Interviewers undertaking the Interviewer Assessment (IA) did not receive any special training in assessing for intoxication. The IA was included to test the ability to evaluate the level of alcohol intoxication without any prior training, using a form specifically designed for this purpose (see Appendix B).

BAC was analysed using the Alco-Sensor III intoximeter (Intoximeters Inc, St Louis, MO, USA), which provides estimates that are highly correlated with chemical analysis of blood.11

The interviewer-administered standard questionnaire was translated and back translated in each setting and included, among other items, whether the patient reported drinking within six hours prior to injury and a question related to tolerance: “During the past 12 months, have you found that you need to drink much more than before to get the same effect or that drinking your usual amount began to have less effect on you?” Patients were also asked four items comprising the Rapid Alcohol Problems Screen (RAPS4) as a measure of alcohol dependence.12 This instrument, developed in an ER population, is based on the optimal set of screening items from several instruments13 and has been found to perform as well or better than other screening instruments based on alcohol dependence criteria14,15 in other ER populations.16–18 The RAPS4 asks the following:

During the past 12 months

1. Have you had a feeling of guilt or remorse after drinking?

2. Has a friend or a family member ever told you about things you said or did while you were drinking that you could not remember?

3. Have you failed to do what was normally expected of you because of drinking?

4. Do you sometimes take a drink in the morning when you first get up?

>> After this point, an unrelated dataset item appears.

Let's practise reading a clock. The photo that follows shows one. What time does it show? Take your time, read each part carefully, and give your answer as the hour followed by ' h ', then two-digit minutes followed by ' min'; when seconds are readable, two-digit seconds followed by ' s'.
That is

Patients giving positive responses on one or more items were considered to screen positive for alcohol dependence.

Data analysis

Primary data from each of the ER studies were cleaned and merged into a single data file. Data are analysed on the 4798 patients from whom both estimated BAC (Y90) and clinical assessment (Y91) data were obtained soon after ER admission (92% of the sample). To analyse the concordance of Y90 and Y91 codes the following mapping was used: BAC ⩽0.059 = no intoxication, BAC ⩾0.060–0.099 = Y91.0 (mild intoxication), BAC ⩾0.100–0.199 = Y91.1 (moderate intoxication), BAC ⩾0.200 = Y91.2/Y91.3 (severe/very severe intoxication). This mapping was based on available published information about the rough correlation between BAC and levels of behavioural impairment19,20 and descriptions of the Y90 and Y91 categories in the ICD-10.15

Kendall’s Tau-B21 was used to measure the agreement of BAC categorisation with clinical assessment. Kendall’s Tau-B measures concordance (analogous to positive correlation for rank order variables) or discordance (analogous to negative correlation) across all pairs of patients. Values of Tau-B range from −1 to +1, where a value of −1 indicates perfect discordance of BAC and clinical assessment, a value of +1 indicates perfect concordance, and a value near zero indicates no association.21 Cohen’s κ, the most commonly used index for measuring agreement between ordinal variables, has been found to depend heavily on the distribution of the variables analysed.22 Kendall’s Tau-B has been found to perform better than other measures such as Kendall’s Tau-C, Goodman and Kruskal’s α, and extensions of Spearman’s r.23

Values of Tau-B using Y90 and Y91 codes were estimated both for the overall sample as well as for those who reported drinking within six hours prior to injury. Tau-B also was computed within each country by gender and by dependence as measured by the RAPS4. For those countries for which the IA was available, Tau-B additionally was computed between IA and the Y90 and Y91 codes separately. The estimated Tau-B for each ER along with its standard error was used to obtain an overall pooled estimate across study sites using meta-analytic techniques. Tests of heterogeneity of the values of Tau-B across studies were then carried out using the Q statistic.24 Results for both fixed and random effects are reported along with tests of homogeneity.25


Figure 1 shows the distribution of breathalyser readings by clinician assessment. Not included in this table are the 88 patients who were clinically assessed as alcohol involved but with no level of intoxication specified. Among those patients with a quantified level of intoxication assessed, 52 (1.1%) had values of BAC ⩾0.10 (moderate or severe intoxication) but were assessed as not intoxicated, whereas 24 patients (0.5%) were negative on BAC but were clinically assessed as moderately or severely/very severely intoxicated. Possible reasons for these large discrepancies were examined. Among those patients with a BAC ⩾0.10, no difference was found on the RAPS4 between those clinically assessed as not intoxicated and those clinically assessed as moderately or severely/very severely intoxicated; however, those assessed as not intoxicated were significantly less likely to be positive for tolerance (4%) compared with those assessed as intoxicated (21%) (χ2 test, p = 0.005). Of the 24 patients clinically assessed as moderately or severely intoxicated but negative on BAC, the clinical assessment indicated that 50% may have other drug involvement compared with 6% of the remainder of the sample (χ2 test, p<0.001).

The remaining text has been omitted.